I fly tomorrow. Its getting kinda real, meaning this is no bullshit stuff this learning how to fly a plane. I asked my instructor the other day, “how many times have I almost killed us?” I took his long laughter as a heartening sign.
Im supposed to be learning on my computer at home the ground school portion of this new skill. I procrastinated. Finally discovered I needed Windows to run the program. As a Mac girl this was annoying to say the least. With some help and advice I researched how I run windows on my Mac. I bought my upgrade OS- twice. It never showed up in the mail so I had to go buy it…after calling DHL and discussing with the nice lady how “ships in 24 hours” cannot possibly mean 4 days. Gave up and attempted to load the pilot training on my hp netbook- it has windows. After a lengthy conversation with a nice man from India, its not the right Windows software to run my new program. I thought- ok I will just READ the book. Go old school. Nice try. My lovely cat Mackenzie vomited. all.over.the massive pilot training book. Needless to say it has taken a few days to wash and dry out. So after 1 week and 3 days of trying to figure out how to learn how to fly at home I am currently at the same spot I was 10 days ago. The lesson here? I have no idea. So I sit here and drink Limoncello.

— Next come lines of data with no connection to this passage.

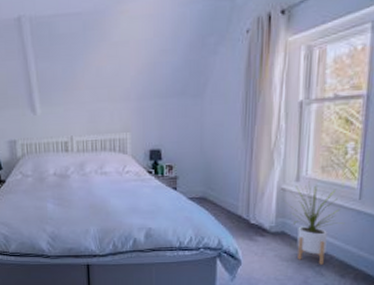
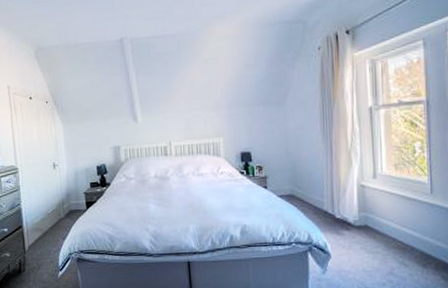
house plant: present [289,181,345,265] -> none [369,178,421,256]

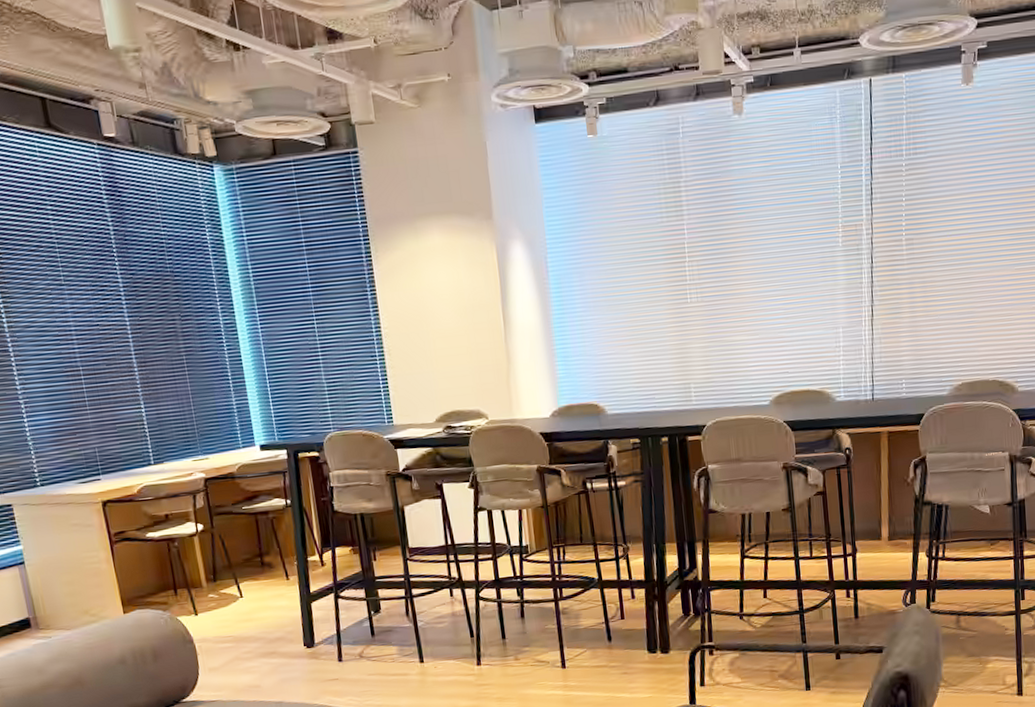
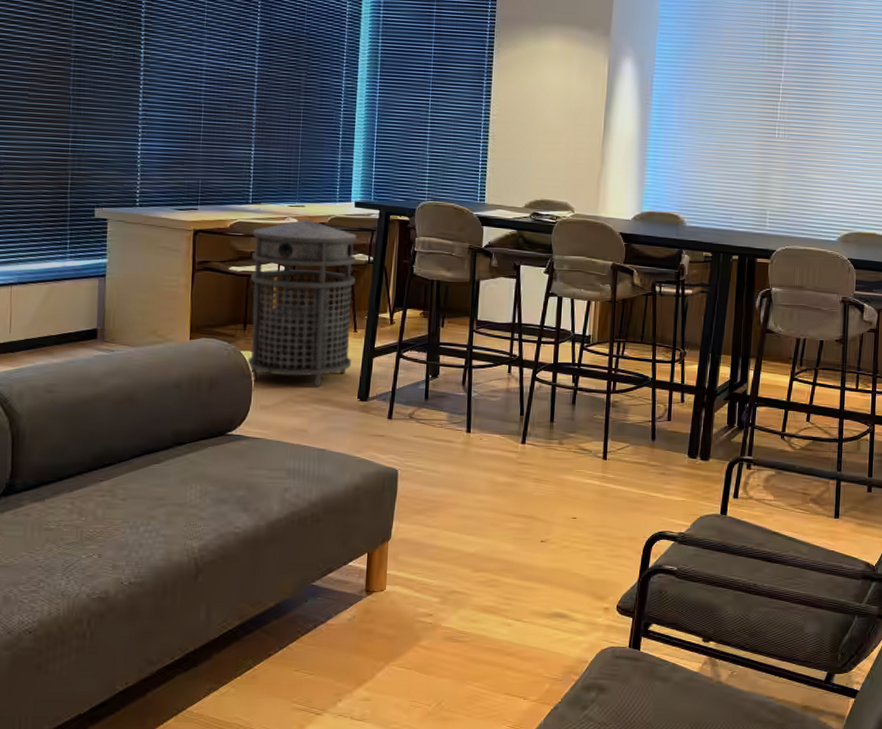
trash can: none [162,471,291,646] -> present [247,219,357,388]

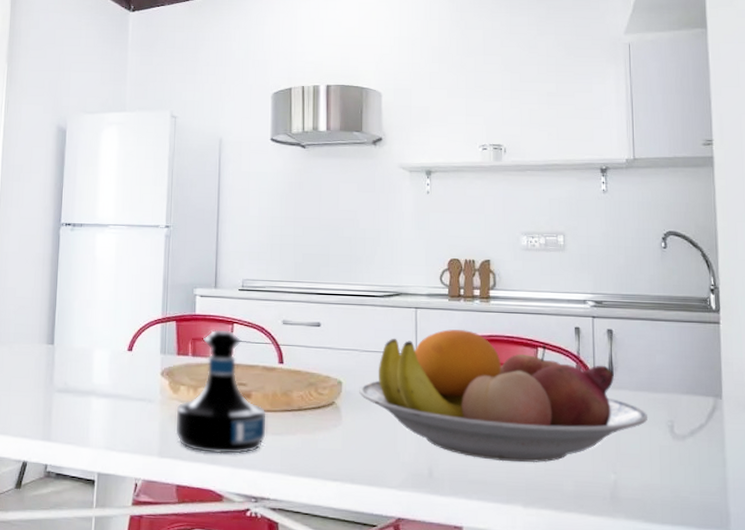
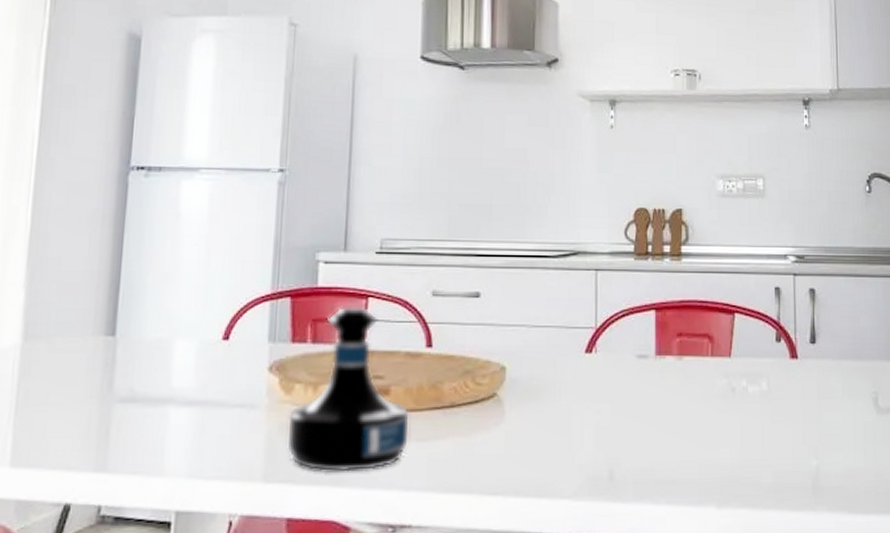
fruit bowl: present [359,329,647,463] -> none [526,294,851,455]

I did something working out at the gym. Something to my shoulder or scapula or some such part on my back. When I lift my right arm my back looks deformed, only on the right side. I blame the guy who made me rush. He obviously wanted to work out on the same machine. AND because I remember I had been mean to him in the past, yessss I can be grumpy at the gym, I decided to be NICE and hurry up. Well now I can’t lift my right arm with any degree of control, and With a fair amount of pain involved. Im hoping this is fixable. I fly tomorrow and my right arm is the only arm that controls the throttle, which is probably the most important part of flying…I’d venture to guess. But I haven’t read the book yet due to the vomit situation so what do I know? Really. So its been one of those weeks.
It is late. Im going to go eat some stew and contemplate writing a novel. Maybe listen to that song again. I don’t even like Limoncello.